** Opening Text passage block **
American Friendliness 24/7

Alina Braun, wtop.com

"Hey! How are you doing?"

This is the question I hear the most in Washington, and it represents the greatest cultural difference between Germany and America for me. Coming from Mannheim, Germany, I still cannot get quite used to it.

In Germany, nobody you are not friends with would come up to you on the street, say "Hey, how are you doing?" and start chatting. If somebody did that in Germany, we would probably give the person a weird look and ignore him or her. This might sound really mean. However, Germans do not mean to be rude. It is just our culture. We have our friends we meet and chat with, and we don't see the sense in greeting "strangers."

Thus, during my first days here in Washington, I was confused by all the people in stores and on the streets saying "Hey!" to me. It confused me when a waitress introduced herself while waiting on my table at the Hardrock Café. It confused me when my American University professor set up private meetings to really get to know each student. This kind of private introduction with complete strangers in public and official settings like a university was completely new to me.
** Closing Text passage block **
● **What to work on**
A. Answer these questions about the piece on American friendliness:
(i) Which city does the writer come from?
(ii) According to the writer, how would people in Germany probably react to a stranger who greeted them on the street and started chatting?
(iii) In which restaurant did a waitress introduce herself to the writer?
B. Reproduce the part of the piece on American friendliness that begins at "Alina Braun, wtop.com" and stops after "used to it.".
** Opening Provided records block **
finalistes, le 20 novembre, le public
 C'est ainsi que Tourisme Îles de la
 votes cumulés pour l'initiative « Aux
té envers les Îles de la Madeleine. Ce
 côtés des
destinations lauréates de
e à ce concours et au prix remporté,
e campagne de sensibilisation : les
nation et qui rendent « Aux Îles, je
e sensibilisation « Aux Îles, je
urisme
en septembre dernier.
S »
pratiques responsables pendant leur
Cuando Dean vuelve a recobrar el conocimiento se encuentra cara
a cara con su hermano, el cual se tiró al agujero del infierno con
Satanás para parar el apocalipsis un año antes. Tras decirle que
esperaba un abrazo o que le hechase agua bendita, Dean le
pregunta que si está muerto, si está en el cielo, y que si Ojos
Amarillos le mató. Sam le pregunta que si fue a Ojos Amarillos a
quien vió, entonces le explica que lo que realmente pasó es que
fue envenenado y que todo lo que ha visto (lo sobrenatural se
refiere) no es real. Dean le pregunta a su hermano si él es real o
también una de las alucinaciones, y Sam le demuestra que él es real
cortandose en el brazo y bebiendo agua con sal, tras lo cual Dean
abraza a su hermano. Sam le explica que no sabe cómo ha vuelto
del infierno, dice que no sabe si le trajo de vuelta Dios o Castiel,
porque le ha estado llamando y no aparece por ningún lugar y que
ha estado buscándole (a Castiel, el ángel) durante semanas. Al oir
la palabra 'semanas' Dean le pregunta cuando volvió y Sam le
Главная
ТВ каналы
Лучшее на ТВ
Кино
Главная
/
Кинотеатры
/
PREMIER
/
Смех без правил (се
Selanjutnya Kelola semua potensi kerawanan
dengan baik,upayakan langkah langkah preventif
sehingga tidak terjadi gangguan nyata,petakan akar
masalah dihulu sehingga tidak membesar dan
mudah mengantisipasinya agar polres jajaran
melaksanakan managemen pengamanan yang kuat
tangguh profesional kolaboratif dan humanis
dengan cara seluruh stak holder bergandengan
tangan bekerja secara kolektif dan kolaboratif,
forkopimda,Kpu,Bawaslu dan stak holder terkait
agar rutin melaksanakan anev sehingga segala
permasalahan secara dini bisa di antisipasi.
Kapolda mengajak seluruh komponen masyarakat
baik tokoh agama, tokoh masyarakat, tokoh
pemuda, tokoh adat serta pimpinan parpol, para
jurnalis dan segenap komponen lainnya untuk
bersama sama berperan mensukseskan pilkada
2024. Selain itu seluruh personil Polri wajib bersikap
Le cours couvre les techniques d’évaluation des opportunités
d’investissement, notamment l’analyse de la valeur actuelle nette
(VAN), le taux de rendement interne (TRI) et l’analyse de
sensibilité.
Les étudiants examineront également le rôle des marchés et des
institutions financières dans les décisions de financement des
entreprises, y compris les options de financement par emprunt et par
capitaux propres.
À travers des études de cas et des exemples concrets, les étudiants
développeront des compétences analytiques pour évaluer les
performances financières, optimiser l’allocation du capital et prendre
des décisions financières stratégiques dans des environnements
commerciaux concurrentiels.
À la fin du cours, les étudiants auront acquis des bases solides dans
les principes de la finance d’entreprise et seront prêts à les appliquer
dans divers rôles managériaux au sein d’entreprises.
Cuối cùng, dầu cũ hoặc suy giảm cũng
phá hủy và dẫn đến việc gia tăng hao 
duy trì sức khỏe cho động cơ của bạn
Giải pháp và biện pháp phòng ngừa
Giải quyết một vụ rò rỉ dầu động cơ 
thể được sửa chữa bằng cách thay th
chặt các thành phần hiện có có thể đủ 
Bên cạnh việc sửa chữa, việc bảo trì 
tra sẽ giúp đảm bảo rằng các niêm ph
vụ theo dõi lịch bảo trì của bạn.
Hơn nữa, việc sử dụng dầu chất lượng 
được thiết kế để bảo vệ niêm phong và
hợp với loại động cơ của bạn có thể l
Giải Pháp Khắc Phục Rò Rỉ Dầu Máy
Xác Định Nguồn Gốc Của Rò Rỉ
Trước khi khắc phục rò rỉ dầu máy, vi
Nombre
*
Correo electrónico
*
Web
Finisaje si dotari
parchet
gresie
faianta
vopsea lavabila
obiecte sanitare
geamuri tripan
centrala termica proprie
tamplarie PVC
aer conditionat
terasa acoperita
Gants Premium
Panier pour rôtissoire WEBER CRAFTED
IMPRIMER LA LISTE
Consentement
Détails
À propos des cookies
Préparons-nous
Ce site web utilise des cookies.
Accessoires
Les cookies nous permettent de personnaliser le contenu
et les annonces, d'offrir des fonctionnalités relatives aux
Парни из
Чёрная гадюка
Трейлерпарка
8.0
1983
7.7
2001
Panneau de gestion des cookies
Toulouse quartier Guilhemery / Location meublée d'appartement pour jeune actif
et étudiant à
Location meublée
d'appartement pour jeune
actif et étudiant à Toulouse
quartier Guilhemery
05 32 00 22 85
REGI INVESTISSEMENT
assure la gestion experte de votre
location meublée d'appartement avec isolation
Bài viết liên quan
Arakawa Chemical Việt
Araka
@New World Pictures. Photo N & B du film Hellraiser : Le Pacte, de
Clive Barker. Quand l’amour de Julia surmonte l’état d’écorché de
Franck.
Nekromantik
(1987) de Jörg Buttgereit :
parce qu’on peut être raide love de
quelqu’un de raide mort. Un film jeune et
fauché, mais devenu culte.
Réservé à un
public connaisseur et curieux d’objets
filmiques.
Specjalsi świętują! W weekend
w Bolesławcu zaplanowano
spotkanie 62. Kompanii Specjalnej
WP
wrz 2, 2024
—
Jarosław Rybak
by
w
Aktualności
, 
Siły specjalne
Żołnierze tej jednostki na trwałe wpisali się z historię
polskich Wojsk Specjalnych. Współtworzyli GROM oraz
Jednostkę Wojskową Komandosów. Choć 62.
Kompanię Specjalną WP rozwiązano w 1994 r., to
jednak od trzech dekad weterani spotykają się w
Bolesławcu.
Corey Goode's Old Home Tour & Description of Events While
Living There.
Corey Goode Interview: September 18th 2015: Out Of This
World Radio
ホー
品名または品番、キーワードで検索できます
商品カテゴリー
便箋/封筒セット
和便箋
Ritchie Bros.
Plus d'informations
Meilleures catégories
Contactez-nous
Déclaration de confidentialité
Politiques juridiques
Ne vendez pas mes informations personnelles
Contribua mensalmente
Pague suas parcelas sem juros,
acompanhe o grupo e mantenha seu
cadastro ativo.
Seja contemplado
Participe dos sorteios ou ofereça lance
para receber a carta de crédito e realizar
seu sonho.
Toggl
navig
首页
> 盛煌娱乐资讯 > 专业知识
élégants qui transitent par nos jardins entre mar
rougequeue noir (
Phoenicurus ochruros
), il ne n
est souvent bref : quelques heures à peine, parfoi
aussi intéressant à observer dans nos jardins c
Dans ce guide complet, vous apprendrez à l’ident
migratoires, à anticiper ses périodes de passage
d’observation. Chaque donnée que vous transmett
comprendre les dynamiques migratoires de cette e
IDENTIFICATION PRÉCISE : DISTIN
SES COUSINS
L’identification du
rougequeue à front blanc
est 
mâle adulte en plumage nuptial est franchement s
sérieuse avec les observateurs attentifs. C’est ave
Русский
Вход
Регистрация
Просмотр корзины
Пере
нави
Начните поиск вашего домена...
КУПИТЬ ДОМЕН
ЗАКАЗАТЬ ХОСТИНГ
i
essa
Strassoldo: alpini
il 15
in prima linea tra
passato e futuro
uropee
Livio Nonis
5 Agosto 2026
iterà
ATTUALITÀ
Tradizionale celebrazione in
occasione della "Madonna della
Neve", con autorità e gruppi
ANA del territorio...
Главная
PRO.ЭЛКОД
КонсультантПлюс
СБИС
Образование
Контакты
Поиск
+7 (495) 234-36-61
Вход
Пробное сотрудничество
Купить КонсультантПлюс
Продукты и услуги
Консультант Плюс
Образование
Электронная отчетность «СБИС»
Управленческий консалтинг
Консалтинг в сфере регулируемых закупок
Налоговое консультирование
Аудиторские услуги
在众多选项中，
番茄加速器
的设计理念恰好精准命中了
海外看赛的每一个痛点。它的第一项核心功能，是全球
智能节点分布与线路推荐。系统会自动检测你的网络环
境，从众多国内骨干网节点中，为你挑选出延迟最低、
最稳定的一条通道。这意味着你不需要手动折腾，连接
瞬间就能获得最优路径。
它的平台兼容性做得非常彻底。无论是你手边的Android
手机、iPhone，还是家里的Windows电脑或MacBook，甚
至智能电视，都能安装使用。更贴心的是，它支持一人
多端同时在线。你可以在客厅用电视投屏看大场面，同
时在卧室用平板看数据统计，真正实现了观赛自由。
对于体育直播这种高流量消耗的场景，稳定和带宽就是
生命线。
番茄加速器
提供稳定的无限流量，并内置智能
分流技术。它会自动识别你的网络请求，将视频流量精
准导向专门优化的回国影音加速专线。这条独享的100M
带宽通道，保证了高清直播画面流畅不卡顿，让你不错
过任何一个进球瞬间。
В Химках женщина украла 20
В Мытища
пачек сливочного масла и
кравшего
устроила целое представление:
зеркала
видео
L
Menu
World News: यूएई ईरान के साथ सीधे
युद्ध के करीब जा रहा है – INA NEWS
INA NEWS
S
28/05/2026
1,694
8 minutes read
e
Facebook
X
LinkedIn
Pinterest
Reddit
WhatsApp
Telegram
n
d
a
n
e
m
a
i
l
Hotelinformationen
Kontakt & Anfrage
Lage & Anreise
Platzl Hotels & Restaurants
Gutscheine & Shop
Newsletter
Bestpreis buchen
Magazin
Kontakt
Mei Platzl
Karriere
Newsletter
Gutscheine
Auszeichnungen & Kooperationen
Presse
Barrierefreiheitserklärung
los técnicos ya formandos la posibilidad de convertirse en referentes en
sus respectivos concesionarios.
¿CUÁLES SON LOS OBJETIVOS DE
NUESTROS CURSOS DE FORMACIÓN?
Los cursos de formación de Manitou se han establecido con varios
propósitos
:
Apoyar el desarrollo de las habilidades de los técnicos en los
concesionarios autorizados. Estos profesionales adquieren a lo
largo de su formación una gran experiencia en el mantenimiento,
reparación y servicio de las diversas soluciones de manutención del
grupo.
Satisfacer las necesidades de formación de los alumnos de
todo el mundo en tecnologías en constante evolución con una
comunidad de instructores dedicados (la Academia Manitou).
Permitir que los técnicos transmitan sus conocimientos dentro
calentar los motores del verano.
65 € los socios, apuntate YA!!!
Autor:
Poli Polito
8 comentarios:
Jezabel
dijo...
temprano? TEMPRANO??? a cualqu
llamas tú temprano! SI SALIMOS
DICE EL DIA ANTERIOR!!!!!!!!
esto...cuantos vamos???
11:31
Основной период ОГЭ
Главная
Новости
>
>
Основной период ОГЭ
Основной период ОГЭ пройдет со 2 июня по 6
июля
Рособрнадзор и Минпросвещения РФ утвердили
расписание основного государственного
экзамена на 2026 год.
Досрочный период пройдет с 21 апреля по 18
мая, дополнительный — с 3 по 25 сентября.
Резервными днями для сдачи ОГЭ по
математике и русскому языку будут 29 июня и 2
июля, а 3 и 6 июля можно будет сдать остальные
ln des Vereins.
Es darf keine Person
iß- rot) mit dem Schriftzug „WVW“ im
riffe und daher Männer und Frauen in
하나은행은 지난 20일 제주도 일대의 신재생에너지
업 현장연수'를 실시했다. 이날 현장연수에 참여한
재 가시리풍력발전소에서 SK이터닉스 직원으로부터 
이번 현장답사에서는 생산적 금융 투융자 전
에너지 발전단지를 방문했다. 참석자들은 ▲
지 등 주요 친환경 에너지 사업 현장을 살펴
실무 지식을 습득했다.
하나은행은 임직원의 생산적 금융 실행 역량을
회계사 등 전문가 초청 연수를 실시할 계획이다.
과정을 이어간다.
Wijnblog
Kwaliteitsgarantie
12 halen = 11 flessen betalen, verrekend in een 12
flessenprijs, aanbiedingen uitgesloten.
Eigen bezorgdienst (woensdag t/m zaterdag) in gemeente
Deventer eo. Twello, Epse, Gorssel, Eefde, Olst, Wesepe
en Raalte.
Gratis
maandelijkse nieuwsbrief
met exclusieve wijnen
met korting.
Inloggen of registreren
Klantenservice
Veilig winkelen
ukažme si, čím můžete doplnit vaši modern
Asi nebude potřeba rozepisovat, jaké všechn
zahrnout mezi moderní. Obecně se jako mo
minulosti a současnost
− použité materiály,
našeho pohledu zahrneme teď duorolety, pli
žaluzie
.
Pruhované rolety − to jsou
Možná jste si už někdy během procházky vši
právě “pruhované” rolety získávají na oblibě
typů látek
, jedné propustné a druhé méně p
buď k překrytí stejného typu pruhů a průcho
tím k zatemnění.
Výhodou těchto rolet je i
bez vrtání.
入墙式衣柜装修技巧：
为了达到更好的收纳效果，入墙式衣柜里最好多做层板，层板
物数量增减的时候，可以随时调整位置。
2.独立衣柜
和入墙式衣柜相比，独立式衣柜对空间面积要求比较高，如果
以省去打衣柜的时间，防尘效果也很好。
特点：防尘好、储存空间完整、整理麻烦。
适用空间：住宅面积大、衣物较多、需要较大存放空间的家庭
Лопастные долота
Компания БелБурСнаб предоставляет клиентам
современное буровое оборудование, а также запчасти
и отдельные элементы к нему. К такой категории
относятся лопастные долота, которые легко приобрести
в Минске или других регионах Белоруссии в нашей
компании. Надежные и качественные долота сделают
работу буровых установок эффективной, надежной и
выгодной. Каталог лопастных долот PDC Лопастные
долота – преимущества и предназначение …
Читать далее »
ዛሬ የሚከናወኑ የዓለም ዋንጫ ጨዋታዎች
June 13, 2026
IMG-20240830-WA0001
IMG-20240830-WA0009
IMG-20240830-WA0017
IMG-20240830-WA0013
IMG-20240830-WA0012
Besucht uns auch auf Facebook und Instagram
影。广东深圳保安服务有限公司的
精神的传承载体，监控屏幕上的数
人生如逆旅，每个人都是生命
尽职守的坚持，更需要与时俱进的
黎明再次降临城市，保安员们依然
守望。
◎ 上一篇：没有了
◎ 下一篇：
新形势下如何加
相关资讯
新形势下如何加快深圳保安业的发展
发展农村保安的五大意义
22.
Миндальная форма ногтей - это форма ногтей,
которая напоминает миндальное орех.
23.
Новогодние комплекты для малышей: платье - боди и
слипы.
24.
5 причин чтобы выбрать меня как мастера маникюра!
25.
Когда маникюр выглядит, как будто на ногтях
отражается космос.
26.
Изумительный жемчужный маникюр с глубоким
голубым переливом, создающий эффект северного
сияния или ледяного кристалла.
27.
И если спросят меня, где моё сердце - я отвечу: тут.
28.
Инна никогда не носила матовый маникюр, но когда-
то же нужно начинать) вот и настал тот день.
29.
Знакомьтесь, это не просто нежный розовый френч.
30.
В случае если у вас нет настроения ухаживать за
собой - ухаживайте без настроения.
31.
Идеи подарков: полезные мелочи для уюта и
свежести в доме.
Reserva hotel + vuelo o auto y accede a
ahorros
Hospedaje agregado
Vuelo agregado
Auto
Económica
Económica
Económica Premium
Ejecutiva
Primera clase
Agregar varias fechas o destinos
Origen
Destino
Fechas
** Closing Provided records block **
● **Expected results**
A.
(i) Mannheim, Germany.
(ii) They would probably give the person a weird look and ignore him or her.
(iii) The Hardrock Café.

B.
Alina Braun, wtop.com

"Hey! How are you doing?"

This is the question I hear the most in Washington, and it represents the greatest cultural difference between Germany and America for me. Coming from Mannheim, Germany, I still cannot get quite used to it.